The longtime operator of the Maryland House and Chesapeake House has lost its legal challenge to the bidding and award process that transferred operational control of the two Interstate 95 rest stops to a Florida company.
Baltimore City Circuit Court Judge Audrey J.S. Carrion has dismissed the lawsuit Bethesda-based HMSHost brought against the Maryland Transportation Authority and Miami-based Areas USA LLC, the company that won the 35-year, $500 million construction and operating contract this year after a public-private partnership bidding process. HMSHost, which had operated the travel plazas since 1987, had ample opportunities to challenge the process short of litigation but failed to do so, Carrion said.
HMSHost claimed in its lawsuit that state officials illegally favored Areas by denying the Bethesda-based company an opportunity to raise its bid.
“This decision ignores the fact that the state did not follow its own rules and regulations in awarding this contract,” HMS President Tom Fricke said in a statement Friday. “This decision is not only bad for HMSHost, but for all Marylanders.”
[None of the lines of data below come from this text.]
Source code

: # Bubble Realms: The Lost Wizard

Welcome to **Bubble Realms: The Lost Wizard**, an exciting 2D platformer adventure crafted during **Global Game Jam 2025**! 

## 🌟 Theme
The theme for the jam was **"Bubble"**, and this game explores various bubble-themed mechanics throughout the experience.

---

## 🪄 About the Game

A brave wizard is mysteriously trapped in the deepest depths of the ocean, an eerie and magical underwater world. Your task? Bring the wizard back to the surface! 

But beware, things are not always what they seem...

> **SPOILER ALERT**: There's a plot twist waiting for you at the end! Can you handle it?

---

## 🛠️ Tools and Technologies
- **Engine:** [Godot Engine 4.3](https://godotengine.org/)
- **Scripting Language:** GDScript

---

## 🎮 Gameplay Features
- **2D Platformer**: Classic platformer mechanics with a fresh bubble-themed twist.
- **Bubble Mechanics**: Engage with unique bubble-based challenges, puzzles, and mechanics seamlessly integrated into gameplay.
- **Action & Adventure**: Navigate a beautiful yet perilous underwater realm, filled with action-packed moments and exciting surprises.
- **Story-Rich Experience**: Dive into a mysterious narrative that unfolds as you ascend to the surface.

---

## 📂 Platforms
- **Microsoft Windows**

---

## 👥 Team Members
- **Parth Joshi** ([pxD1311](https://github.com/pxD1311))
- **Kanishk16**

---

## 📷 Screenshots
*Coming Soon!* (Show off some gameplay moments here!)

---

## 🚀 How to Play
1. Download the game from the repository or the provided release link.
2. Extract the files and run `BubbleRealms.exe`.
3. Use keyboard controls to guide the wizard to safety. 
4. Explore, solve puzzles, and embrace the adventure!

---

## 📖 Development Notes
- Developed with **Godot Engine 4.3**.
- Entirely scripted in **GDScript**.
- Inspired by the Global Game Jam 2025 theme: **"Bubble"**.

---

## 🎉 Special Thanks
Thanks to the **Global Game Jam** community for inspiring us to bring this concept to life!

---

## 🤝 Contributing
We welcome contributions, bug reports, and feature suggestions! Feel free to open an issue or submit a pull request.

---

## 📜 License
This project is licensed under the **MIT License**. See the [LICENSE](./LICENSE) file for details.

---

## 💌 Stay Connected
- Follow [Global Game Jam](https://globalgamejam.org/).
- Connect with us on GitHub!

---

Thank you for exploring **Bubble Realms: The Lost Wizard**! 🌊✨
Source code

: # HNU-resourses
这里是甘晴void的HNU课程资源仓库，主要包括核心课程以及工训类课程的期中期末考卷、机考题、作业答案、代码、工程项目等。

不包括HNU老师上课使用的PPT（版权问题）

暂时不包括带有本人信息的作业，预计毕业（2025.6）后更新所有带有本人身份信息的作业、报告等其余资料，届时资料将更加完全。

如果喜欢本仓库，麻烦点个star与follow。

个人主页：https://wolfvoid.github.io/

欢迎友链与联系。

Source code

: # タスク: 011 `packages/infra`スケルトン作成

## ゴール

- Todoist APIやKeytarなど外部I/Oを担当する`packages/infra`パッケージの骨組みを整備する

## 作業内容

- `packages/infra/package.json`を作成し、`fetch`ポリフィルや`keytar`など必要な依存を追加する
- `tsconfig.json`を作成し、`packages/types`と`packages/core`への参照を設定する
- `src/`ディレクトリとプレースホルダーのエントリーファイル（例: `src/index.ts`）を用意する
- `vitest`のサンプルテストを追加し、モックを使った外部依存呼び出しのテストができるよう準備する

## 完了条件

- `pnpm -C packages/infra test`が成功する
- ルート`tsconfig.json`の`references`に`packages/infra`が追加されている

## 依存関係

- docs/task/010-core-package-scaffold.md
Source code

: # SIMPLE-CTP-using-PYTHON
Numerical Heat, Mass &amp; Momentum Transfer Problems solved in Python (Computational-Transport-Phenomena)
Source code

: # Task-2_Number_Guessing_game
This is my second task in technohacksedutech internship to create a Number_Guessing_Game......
The state gave its final approval to Areas’ offer in March when the Board of Public Works voted 2-1 in favor of the company. Gov. Martin O’Malley and Treasurer Nancy K. Kopp voted in favor of the award.
Comptroller Peter Franchot voted against it, citing concern over HMSHost’s then-pending lawsuit.
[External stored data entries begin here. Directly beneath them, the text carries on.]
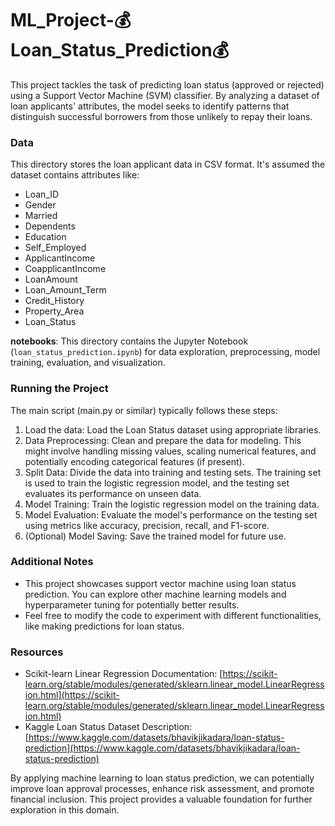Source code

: # ML_Project-💰Loan_Status_Prediction💰

This project tackles the task of predicting loan status (approved or rejected) using a Support Vector Machine (SVM) classifier. By analyzing a dataset of loan applicants' attributes, the model seeks to identify patterns that distinguish successful borrowers from those unlikely to repay their loans.

 ### Data
This directory stores the loan applicant data in CSV format. It's assumed the dataset contains attributes like:

 - Loan_ID
 - Gender
 - Married
 - Dependents
 - Education
 - Self_Employed
 - ApplicantIncome
 - CoapplicantIncome
 - LoanAmount
 - Loan_Amount_Term
 - Credit_History
 - Property_Area
 - Loan_Status

		
**notebooks**: This directory contains the Jupyter Notebook (`loan_status_prediction.ipynb`) for data exploration, preprocessing, model training, evaluation, and visualization.


### Running the Project
The main script (main.py or similar) typically follows these steps:

1. Load the data: Load the Loan Status dataset using appropriate libraries.
2. Data Preprocessing: Clean and prepare the data for modeling. This might involve handling missing values, scaling numerical features, and potentially encoding categorical features (if present).
3. Split Data: Divide the data into training and testing sets. The training set is used to train the logistic regression model, and the testing set evaluates its performance on unseen data.
4. Model Training: Train the logistic regression model on the training data.
5. Model Evaluation: Evaluate the model's performance on the testing set using metrics like accuracy, precision, recall, and F1-score.
6. (Optional) Model Saving: Save the trained model for future use.

### Additional Notes
 - This project showcases support vector machine using loan status prediction. You can explore other machine learning models and hyperparameter tuning for potentially better results.
 - Feel free to modify the code to experiment with different functionalities, like making predictions for loan status.

### Resources
 - Scikit-learn Linear Regression Documentation: [https://scikit-learn.org/stable/modules/generated/sklearn.linear_model.LinearRegression.html](https://scikit-learn.org/stable/modules/generated/sklearn.linear_model.LinearRegression.html)
 - Kaggle Loan Status Dataset Description: [https://www.kaggle.com/datasets/bhavikjikadara/loan-status-prediction](https://www.kaggle.com/datasets/bhavikjikadara/loan-status-prediction)

By applying machine learning to loan status prediction, we can potentially improve loan approval processes, enhance risk assessment, and promote financial inclusion. This project provides a valuable foundation for further exploration in this domain.
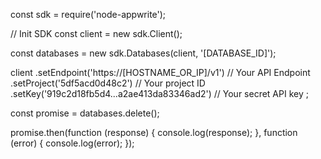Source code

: const sdk = require('node-appwrite');

// Init SDK
const client = new sdk.Client();

const databases = new sdk.Databases(client, '[DATABASE_ID]');

client
    .setEndpoint('https://[HOSTNAME_OR_IP]/v1') // Your API Endpoint
    .setProject('5df5acd0d48c2') // Your project ID
    .setKey('919c2d18fb5d4...a2ae413da83346ad2') // Your secret API key
;

const promise = databases.delete();

promise.then(function (response) {
    console.log(response);
}, function (error) {
    console.log(error);
});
“I just get the feeling we’re jumping the gun here,” Franchot said at the time. “I would … feel more comfortable if we allowed the legal process to run its course.”
Areas began demolition and construction at the Maryland House, in Harford County, in September. The Chesapeake House, in Cecil County, will remain open while the Maryland House is under construction, said Areas Chief Executive Officer Xavier Rabell.